Takaki Kato

Personal information
- Born: 30 June 1988 (age 37) Anjō, Aichi, Japan
- Nationality: Japanese

= Takaki Kato =

Japanese basketball referee (born 1988)

Takaki Kato (Japanese: 加藤 誉樹, born 30 June 1988) is a Japanese international basketball referee, who became Japan's first professional referee in 2017 and has worked at multiple international tournaments including the Olympic Games, the World Cup, the Paris 2024 Olympic basketball tournament, and the FIBA Asia Cup.

==Career==
Kato earned his FIBA referee license in 2014 and debuted professionally in Japan's B.League in 2016–17. In September 2017, he became Japan's first-ever professional referee, marking a significant milestone in the country's refereeing system.

In Japan, he has won the B.League's “Best Referee Award” for nine consecutive seasons (2016–17 through 2024–25).

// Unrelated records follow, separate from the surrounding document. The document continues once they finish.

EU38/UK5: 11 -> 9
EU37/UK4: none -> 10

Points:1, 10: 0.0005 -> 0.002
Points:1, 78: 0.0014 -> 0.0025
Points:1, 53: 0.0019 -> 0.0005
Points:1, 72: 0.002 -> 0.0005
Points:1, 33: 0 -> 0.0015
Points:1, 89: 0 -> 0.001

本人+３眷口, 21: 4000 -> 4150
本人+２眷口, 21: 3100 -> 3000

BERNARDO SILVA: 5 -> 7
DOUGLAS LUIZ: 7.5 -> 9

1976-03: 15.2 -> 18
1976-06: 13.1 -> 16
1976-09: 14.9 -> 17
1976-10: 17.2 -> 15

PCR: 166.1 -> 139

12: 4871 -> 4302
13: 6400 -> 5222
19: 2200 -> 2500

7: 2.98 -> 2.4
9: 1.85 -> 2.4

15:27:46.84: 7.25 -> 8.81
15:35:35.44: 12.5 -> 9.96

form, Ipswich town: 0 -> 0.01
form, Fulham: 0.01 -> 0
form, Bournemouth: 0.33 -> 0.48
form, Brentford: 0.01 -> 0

Internationally, Kato officiated at the Tokyo 2020 Olympic Games (held in 2021), the 2023 FIBA Basketball World Cup, he was included in the "Long List of referees" for the Paris 2024 Olympics, and he officiated at the FIBA Asia Cup 2025 in Jeddah, participating in group and knockout stages.

==Recognition==
His notable refereeing assisgments include:
- B.League Best Referee Award – nine seasons (2016–17 to 2024–25).
- Tokyo 2020 Olympic Basketball Tournament – official referee.
- 2023 FIBA World Cup – officiated key matches.
- Selected among referees in contention for Paris 2024 Olympics.
- FIBA Asia Cup 2025 – appointed for both group and playoff games.